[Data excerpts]
++++++++

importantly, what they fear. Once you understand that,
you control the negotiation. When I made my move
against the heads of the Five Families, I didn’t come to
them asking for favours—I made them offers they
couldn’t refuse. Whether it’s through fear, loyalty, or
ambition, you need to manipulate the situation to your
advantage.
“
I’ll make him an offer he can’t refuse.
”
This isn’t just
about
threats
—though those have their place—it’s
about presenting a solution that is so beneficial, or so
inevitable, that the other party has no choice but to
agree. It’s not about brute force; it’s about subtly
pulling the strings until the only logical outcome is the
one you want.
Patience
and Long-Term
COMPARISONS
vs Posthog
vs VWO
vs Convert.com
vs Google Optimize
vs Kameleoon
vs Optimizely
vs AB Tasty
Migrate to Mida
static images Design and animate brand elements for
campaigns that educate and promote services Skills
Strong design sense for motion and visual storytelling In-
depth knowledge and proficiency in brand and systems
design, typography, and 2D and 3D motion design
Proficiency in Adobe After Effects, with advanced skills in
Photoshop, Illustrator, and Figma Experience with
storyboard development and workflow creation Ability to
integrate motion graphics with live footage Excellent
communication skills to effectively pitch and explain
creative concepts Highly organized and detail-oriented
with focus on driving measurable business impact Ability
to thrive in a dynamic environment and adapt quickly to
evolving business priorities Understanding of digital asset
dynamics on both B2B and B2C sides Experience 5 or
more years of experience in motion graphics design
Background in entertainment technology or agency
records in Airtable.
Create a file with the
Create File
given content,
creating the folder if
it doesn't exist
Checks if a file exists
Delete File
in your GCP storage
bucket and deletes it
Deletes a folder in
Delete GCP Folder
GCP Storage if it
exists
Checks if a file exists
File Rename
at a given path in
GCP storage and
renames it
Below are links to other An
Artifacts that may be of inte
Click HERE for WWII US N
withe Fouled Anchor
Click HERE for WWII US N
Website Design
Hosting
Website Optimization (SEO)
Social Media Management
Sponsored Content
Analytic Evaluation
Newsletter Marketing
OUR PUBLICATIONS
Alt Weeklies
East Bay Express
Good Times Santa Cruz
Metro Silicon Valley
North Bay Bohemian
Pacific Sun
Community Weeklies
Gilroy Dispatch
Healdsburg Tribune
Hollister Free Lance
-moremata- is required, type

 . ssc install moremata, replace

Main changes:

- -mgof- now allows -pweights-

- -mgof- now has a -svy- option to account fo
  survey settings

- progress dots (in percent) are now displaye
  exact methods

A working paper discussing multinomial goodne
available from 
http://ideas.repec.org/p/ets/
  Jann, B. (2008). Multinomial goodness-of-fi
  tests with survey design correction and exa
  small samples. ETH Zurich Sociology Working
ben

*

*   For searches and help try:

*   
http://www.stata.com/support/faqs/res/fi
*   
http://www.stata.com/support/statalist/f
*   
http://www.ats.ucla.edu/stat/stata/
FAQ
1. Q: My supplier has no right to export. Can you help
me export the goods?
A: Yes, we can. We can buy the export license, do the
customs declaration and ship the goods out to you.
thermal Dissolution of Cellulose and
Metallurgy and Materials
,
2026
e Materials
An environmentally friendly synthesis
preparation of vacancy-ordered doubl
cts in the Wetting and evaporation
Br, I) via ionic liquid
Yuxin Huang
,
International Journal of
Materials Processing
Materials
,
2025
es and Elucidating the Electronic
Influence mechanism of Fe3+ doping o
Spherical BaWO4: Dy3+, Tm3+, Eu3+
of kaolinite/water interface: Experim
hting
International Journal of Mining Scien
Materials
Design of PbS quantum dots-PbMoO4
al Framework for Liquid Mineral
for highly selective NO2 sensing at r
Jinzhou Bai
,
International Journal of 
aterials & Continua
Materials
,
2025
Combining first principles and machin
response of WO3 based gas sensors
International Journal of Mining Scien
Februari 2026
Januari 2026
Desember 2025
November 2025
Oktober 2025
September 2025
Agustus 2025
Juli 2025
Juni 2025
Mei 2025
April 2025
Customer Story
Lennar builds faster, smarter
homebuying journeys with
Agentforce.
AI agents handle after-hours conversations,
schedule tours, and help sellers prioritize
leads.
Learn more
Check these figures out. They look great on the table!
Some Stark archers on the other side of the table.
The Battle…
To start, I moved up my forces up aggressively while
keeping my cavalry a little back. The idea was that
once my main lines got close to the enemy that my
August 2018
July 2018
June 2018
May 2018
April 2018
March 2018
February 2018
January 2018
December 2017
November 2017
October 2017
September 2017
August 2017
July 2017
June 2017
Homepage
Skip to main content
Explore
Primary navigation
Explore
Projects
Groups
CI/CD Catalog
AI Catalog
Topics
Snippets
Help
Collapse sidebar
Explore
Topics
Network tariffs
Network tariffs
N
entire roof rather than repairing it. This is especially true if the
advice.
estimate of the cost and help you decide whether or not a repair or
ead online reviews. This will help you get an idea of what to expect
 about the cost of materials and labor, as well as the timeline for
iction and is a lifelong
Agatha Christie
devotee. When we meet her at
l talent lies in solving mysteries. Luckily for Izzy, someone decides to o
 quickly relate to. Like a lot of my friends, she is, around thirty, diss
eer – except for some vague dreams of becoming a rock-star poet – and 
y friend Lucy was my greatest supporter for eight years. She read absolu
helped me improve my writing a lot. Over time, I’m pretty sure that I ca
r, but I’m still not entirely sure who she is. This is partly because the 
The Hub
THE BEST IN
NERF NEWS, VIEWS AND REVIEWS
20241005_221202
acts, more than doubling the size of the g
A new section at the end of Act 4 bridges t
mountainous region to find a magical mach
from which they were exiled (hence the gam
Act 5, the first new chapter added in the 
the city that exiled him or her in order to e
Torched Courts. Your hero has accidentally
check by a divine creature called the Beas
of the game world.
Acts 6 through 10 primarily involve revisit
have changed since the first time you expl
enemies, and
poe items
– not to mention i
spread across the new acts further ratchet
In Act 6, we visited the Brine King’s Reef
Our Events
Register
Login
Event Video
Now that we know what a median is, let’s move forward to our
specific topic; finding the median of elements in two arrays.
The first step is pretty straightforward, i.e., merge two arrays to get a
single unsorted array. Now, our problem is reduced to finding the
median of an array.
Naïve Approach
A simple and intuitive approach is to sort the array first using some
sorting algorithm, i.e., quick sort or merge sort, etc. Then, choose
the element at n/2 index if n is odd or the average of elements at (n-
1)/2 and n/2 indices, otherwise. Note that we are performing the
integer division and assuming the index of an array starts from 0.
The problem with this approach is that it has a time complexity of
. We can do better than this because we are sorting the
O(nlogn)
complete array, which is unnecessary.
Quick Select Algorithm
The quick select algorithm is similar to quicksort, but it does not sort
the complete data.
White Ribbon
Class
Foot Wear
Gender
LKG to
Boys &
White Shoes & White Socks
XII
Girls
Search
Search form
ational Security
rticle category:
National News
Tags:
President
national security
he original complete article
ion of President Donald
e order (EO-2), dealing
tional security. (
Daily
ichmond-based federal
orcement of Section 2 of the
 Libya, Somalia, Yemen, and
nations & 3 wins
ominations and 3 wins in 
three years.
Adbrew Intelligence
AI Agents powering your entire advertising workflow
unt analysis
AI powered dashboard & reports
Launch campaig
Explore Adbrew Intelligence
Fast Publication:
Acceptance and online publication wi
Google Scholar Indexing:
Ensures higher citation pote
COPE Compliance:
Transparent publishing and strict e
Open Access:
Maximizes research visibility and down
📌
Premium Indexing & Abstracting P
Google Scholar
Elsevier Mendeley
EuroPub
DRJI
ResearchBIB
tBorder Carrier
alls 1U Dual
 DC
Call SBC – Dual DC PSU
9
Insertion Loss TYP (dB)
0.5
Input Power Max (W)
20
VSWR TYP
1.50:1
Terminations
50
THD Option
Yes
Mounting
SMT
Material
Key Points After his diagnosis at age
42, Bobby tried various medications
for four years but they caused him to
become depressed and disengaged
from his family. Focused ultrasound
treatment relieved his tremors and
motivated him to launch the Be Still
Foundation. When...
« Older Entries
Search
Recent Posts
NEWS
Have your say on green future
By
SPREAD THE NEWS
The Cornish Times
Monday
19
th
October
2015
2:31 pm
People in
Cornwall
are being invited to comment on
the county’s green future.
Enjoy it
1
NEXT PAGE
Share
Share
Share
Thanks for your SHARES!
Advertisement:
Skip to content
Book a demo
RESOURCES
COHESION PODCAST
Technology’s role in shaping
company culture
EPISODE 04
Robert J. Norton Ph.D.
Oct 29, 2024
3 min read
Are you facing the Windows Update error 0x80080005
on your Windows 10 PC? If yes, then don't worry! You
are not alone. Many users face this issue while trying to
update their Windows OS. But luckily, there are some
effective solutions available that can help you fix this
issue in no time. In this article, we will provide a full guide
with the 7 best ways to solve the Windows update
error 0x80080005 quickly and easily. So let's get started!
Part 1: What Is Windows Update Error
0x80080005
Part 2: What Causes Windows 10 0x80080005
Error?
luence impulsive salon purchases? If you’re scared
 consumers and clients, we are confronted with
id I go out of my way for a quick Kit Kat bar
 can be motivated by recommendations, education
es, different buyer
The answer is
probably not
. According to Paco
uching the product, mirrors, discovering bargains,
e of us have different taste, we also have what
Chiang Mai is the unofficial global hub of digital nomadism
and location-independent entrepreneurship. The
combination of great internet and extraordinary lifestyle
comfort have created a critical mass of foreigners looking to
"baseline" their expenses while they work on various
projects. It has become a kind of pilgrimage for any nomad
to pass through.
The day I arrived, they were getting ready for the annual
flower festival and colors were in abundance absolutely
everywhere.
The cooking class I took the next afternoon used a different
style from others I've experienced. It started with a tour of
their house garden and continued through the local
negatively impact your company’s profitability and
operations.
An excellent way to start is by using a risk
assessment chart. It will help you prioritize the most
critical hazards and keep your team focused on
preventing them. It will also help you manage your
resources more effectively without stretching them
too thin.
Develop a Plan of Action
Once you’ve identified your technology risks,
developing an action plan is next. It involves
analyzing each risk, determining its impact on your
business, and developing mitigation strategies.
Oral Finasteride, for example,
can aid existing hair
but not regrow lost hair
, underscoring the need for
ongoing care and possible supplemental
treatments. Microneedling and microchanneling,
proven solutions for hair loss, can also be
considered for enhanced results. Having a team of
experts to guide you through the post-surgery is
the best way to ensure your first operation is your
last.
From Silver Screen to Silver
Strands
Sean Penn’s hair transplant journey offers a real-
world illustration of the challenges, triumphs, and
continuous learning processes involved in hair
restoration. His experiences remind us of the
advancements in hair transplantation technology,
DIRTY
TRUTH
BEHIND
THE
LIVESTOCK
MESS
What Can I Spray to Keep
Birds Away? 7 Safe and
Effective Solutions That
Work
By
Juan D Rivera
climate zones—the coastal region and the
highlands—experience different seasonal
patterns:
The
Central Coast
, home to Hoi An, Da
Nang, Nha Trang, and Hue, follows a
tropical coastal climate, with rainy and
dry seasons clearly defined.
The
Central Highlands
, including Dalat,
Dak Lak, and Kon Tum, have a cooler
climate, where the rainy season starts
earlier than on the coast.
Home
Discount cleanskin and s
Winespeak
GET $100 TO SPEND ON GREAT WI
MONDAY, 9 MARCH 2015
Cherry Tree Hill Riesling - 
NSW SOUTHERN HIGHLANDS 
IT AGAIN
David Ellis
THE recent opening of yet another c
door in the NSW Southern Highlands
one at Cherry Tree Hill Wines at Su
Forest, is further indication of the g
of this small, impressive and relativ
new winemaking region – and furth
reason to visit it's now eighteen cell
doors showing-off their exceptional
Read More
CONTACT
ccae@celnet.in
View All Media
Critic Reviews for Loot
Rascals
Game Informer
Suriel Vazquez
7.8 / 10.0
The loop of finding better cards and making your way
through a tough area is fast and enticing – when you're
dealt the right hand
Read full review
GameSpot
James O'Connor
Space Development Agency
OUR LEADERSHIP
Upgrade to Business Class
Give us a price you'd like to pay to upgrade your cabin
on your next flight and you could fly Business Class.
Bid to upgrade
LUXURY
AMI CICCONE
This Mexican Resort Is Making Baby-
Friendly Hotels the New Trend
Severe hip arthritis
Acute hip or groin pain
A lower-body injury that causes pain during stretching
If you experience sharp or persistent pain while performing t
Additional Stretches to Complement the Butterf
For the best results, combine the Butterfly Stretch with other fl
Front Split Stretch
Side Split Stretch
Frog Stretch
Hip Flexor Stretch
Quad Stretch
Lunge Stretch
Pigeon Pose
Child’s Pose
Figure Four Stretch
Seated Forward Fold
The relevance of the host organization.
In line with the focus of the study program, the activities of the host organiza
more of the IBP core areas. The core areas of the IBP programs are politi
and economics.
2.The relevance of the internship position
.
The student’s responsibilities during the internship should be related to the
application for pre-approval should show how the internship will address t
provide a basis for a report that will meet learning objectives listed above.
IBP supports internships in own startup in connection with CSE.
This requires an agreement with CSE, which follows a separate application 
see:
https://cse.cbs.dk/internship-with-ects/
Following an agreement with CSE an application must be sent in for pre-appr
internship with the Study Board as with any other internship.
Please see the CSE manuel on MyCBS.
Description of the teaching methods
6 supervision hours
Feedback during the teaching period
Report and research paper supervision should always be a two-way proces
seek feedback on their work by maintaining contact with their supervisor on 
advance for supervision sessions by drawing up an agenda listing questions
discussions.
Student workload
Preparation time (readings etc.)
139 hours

++++++++

— What needs to be done —
Copy the lines of the data above without any changes, from the first line through the line that contains "have their place—it’s".

— Result of this task —
importantly, what they fear. Once you understand that,
you control the negotiation. When I made my move
against the heads of the Five Families, I didn’t come to
them asking for favours—I made them offers they
couldn’t refuse. Whether it’s through fear, loyalty, or
ambition, you need to manipulate the situation to your
advantage.
“
I’ll make him an offer he can’t refuse.
”
This isn’t just
about
threats
—though those have their place—it’s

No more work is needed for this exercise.